Among the lines of this listing, count those that include "shoulder" and state the count by itself.

BEGIN Source data

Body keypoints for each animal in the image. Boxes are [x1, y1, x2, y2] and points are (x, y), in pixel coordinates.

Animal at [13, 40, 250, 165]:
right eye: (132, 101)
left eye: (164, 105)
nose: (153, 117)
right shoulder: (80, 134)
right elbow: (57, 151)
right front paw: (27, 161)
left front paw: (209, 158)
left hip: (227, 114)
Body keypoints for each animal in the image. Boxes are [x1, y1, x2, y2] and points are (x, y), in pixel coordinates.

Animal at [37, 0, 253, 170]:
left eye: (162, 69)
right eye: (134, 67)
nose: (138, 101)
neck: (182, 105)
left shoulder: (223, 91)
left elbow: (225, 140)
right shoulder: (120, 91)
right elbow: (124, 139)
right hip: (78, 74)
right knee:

END Source data

- _Answer space_:
3